The release doesn’t specify any further demographic information about the intended survey respondents. It does specify three areas the survey will attempt to gather data on. Those are:
- The current state of gambling and gambling-related problems among professional athletes
- Any correlation between gambling and gambling-related problems and working as a professional athlete
- Professional athletes’ key gambling and gambling-related problem actions, awareness, and experience
In order to understand the value of this data, it’s important to identify why this study is necessary. The intended survey respondents’ career path makes them ideal subjects for this research.
Why this compulsive gambling data is important
Professional athletes are among the most vulnerable populations when it comes to compulsive gambling issues. For that reason, it’s unfortunate that similar research doesn’t already exist.
Among factors that lead to this vulnerability for athletes is lifestyle. Athletes face pressure to maintain a certain standard of living that correlates to having large salaries.
That can lead to athletes spending big and eventually resorting to gambling to pay for those ever-growing spending habits. This isn’t the only reason they are vulnerable, though.
Professional athletes are often used to promote gambling companies, which puts them in the gambling environment. Additionally, pro athletes are among the most vulnerable populations in terms of match-fixing schemes.
Such schemes aren’t necessarily the stereotypical scenario of someone offering an athlete money to lose on purpose. It can be as subtle as a gambler probing for insider information relevant to an upcoming event.
The study will help establish some data about the frequency of these situations and the awareness level among athletes about problem gambling.
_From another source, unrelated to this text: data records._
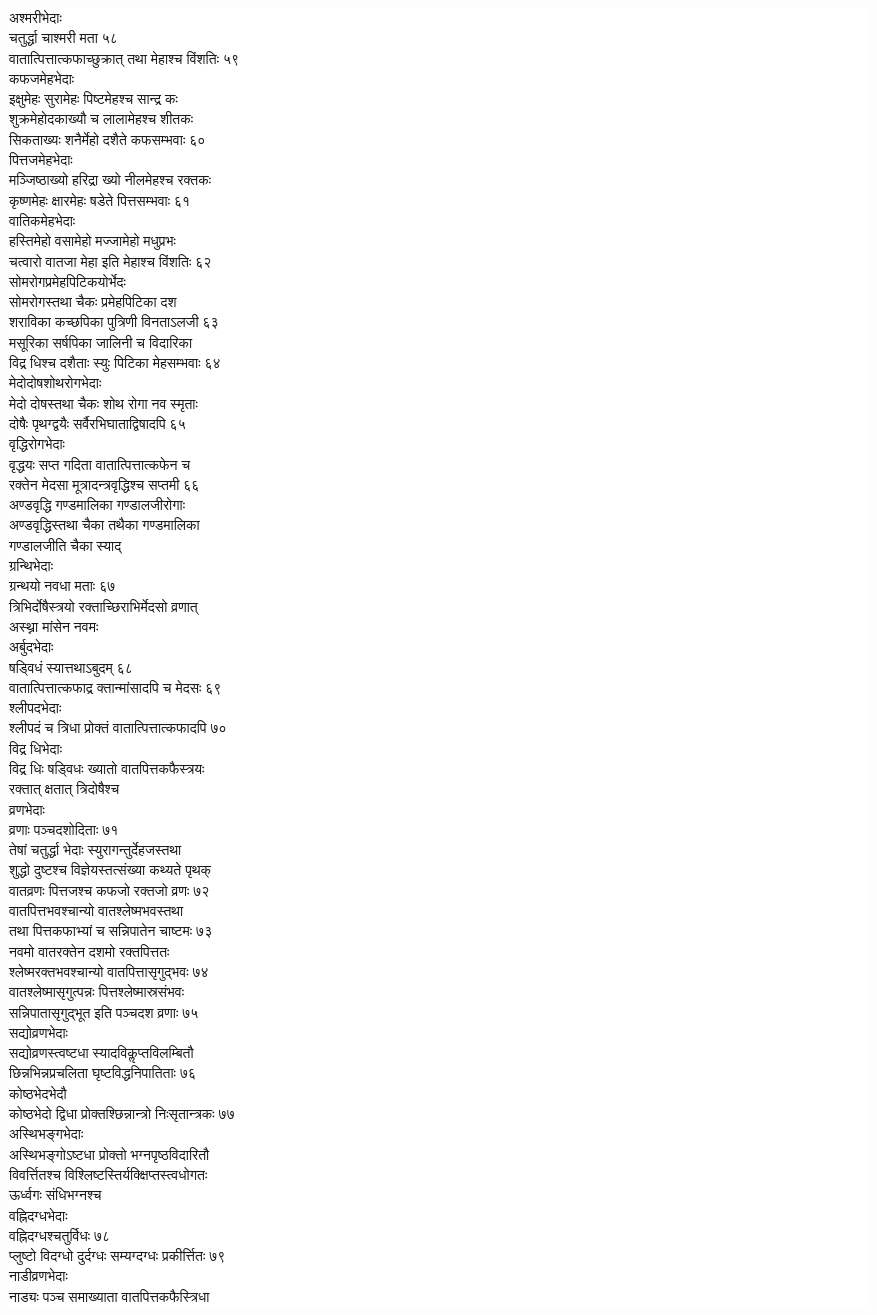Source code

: अश्मरीभेदाः  
चतुर्द्धा चाश्मरी मता ५८  
वातात्पित्तात्कफाच्छुक्रात् तथा मेहाश्च विंशतिः ५९  
कफजमेहभेदाः  
इक्षुमेहः सुरामेहः पिष्टमेहश्च सान्द्र कः  
शुक्रमेहोदकाख्यौ च लालामेहश्च शीतकः  
सिकताख्यः शनैर्मेहो दशैते कफसम्भवाः ६०  
पित्तजमेहभेदाः  
मञ्जिष्ठाख्यो हरिद्रा ख्यो नीलमेहश्च रक्तकः  
कृष्णमेहः क्षारमेहः षडेते पित्तसम्भवाः ६१  
वातिकमेहभेदाः  
हस्तिमेहो वसामेहो मज्जामेहो मधुप्रभः  
चत्वारो वातजा मेहा इति मेहाश्च विंशतिः ६२  
सोमरोगप्रमेहपिटिकयोर्भेदः  
सोमरोगस्तथा चैकः प्रमेहपिटिका दश  
शराविका कच्छपिका पुत्रिणी विनताऽलजी ६३  
मसूरिका सर्षपिका जालिनी च विदारिका  
विद्र धिश्च दशैताः स्युः पिटिका मेहसम्भवाः ६४  
मेदोदोषशोथरोगभेदाः  
मेदो दोषस्तथा चैकः शोथ रोगा नव स्मृताः  
दोषैः पृथग्द्वयैः सर्वैरभिघाताद्विषादपि ६५  
वृद्धिरोगभेदाः  
वृद्धयः सप्त गदिता वातात्पित्तात्कफेन च  
रक्तेन मेदसा मूत्रादन्त्रवृद्धिश्च सप्तमी ६६  
अण्डवृद्धि गण्डमालिका गण्डालजीरोगाः  
अण्डवृद्धिस्तथा चैका तथैका गण्डमालिका  
गण्डालजीति चैका स्याद्  
ग्रन्थिभेदाः  
ग्रन्थयो नवधा मताः ६७  
त्रिभिर्दोषैस्त्रयो रक्ताच्छिराभिर्मेदसो व्रणात्  
अस्थ्ना मांसेन नवमः  
अर्बुदभेदाः  
षड्विधं स्यात्तथाऽबुदम् ६८  
वातात्पित्तात्कफाद्र क्तान्मांसादपि च मेदसः ६९  
श्लीपदभेदाः  
श्लीपदं च त्रिधा प्रोक्तं वातात्पित्तात्कफादपि ७०  
विद्र धिभेदाः  
विद्र धिः षड्विधः ख्यातो वातपित्तकफैस्त्रयः  
रक्तात् क्षतात् त्रिदोषैश्च  
व्रणभेदाः  
व्रणाः पञ्चदशोदिताः ७१  
तेषां चतुर्द्धा भेदाः स्युरागन्तुर्देहजस्तथा  
शुद्धो दुष्टश्च विज्ञेयस्तत्संख्या कथ्यते पृथक्  
वातव्रणः पित्तजश्च कफजो रक्तजो व्रणः ७२  
वातपित्तभवश्चान्यो वातश्लेष्मभवस्तथा  
तथा पित्तकफाभ्यां च सन्निपातेन चाष्टमः ७३  
नवमो वातरक्तेन दशमो रक्तपित्ततः  
श्लेष्मरक्तभवश्चान्यो वातपित्तासृगुद्भवः ७४  
वातश्लेष्मासृगुत्पन्नः पित्तश्लेष्मास्रसंभवः  
सन्निपातासृगुद्भूत इति पञ्चदश व्रणाः ७५  
सद्योव्रणभेदाः  
सद्योव्रणस्त्वष्टधा स्यादविकॢप्तविलम्बितौ  
छिन्नभिन्नप्रचलिता घृष्टविद्धनिपातिताः ७६  
कोष्ठभेदभेदौ  
कोष्ठभेदो द्विधा प्रोक्तश्छिन्नान्त्रो निःसृतान्त्रकः ७७  
अस्थिभङ्गभेदाः  
अस्थिभङ्गोऽष्टधा प्रोक्तो भग्नपृष्ठविदारितौ  
विवर्त्तितश्च विश्लिष्टस्तिर्यक्क्षिप्तस्त्वधोगतः  
ऊर्ध्वगः संधिभग्नश्च  
वह्निदग्धभेदाः  
वह्निदग्धश्चतुर्विधः ७८  
प्लुष्टो विदग्धो दुर्दग्धः सम्यग्दग्धः प्रकीर्त्तितः ७९  
नाडीव्रणभेदाः  
नाड्यः पञ्च समाख्याता वातपित्तकफैस्त्रिधा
Such findings could help many organizations improve their practices.
Possible benefits of the athlete gambling study
Like any other data set, the value of the results of this study is in their application. Hopefully, many organizations will glean some insight.
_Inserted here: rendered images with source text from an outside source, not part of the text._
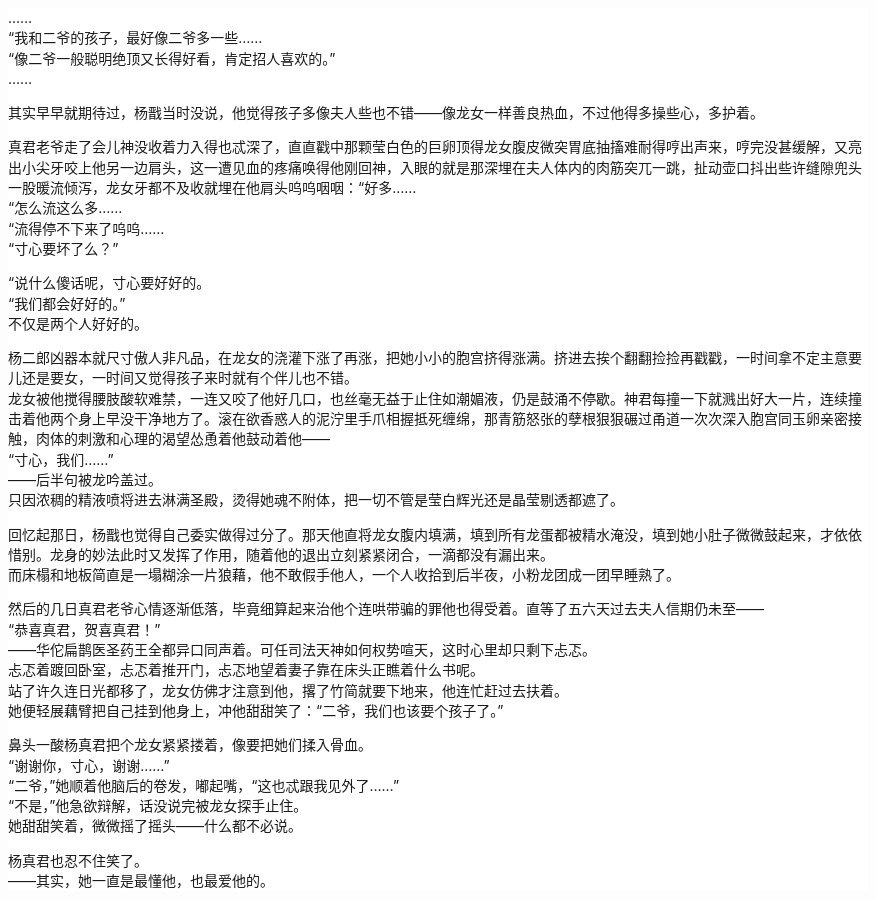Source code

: ……  
“我和二爷的孩子，最好像二爷多一些……  
“像二爷一般聪明绝顶又长得好看，肯定招人喜欢的。”  
……

其实早早就期待过，杨戬当时没说，他觉得孩子多像夫人些也不错——像龙女一样善良热血，不过他得多操些心，多护着。

真君老爷走了会儿神没收着力入得也忒深了，直直戳中那颗莹白色的巨卵顶得龙女腹皮微突胃底抽搐难耐得哼出声来，哼完没甚缓解，又亮出小尖牙咬上他另一边肩头，这一遭见血的疼痛唤得他刚回神，入眼的就是那深埋在夫人体内的肉筋突兀一跳，扯动壶口抖出些许缝隙兜头一股暖流倾泻，龙女牙都不及收就埋在他肩头呜呜咽咽：“好多……  
“怎么流这么多……  
“流得停不下来了呜呜……  
“寸心要坏了么？”

“说什么傻话呢，寸心要好好的。  
“我们都会好好的。”  
不仅是两个人好好的。

杨二郎凶器本就尺寸傲人非凡品，在龙女的浇灌下涨了再涨，把她小小的胞宫挤得涨满。挤进去挨个翻翻捡捡再戳戳，一时间拿不定主意要儿还是要女，一时间又觉得孩子来时就有个伴儿也不错。  
龙女被他搅得腰肢酸软难禁，一连又咬了他好几口，也丝毫无益于止住如潮媚液，仍是鼓涌不停歇。神君每撞一下就溅出好大一片，连续撞击着他两个身上早没干净地方了。滚在欲香惑人的泥泞里手爪相握抵死缠绵，那青筋怒张的孽根狠狠碾过甬道一次次深入胞宫同玉卵亲密接触，肉体的刺激和心理的渴望怂恿着他鼓动着他——  
“寸心，我们……”  
——后半句被龙吟盖过。  
只因浓稠的精液喷将进去淋满圣殿，烫得她魂不附体，把一切不管是莹白辉光还是晶莹剔透都遮了。

回忆起那日，杨戬也觉得自己委实做得过分了。那天他直将龙女腹内填满，填到所有龙蛋都被精水淹没，填到她小肚子微微鼓起来，才依依惜别。龙身的妙法此时又发挥了作用，随着他的退出立刻紧紧闭合，一滴都没有漏出来。  
而床榻和地板简直是一塌糊涂一片狼藉，他不敢假手他人，一个人收拾到后半夜，小粉龙团成一团早睡熟了。

然后的几日真君老爷心情逐渐低落，毕竟细算起来治他个连哄带骗的罪他也得受着。直等了五六天过去夫人信期仍未至——  
“恭喜真君，贺喜真君！”  
——华佗扁鹊医圣药王全都异口同声着。可任司法天神如何权势喧天，这时心里却只剩下忐忑。  
忐忑着踱回卧室，忐忑着推开门，忐忑地望着妻子靠在床头正瞧着什么书呢。  
站了许久连日光都移了，龙女仿佛才注意到他，撂了竹简就要下地来，他连忙赶过去扶着。  
她便轻展藕臂把自己挂到他身上，冲他甜甜笑了：“二爷，我们也该要个孩子了。”

鼻头一酸杨真君把个龙女紧紧搂着，像要把她们揉入骨血。  
“谢谢你，寸心，谢谢……”  
“二爷，”她顺着他脑后的卷发，嘟起嘴，“这也忒跟我见外了……”  
“不是，”他急欲辩解，话没说完被龙女探手止住。  
她甜甜笑着，微微摇了摇头——什么都不必说。

杨真君也忍不住笑了。  
——其实，她一直是最懂他，也最爱他的。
Education is one of the best tools for combating problem gambling. These findings could help professional sports franchises and the leagues they belong to, along with athletes’ unions, educate players about the dangers of compulsive gambling for themselves and others.
Additionally, non-profit and state agencies should benefit as well. The lessons learned about what is and isn’t working could be broadened to improve treatment outcomes for the general population where appropriate.
Lastly, this study should help gambling operators. With better information available, they can enhance safeguards to protect everyone with problem gambling issues, not just professional athletes.
While professional athletes are among the most vulnerable people when it comes to gambling compulsions, their stories can help society learn about the issue. More knowledge should prove useful in battling this type of addiction.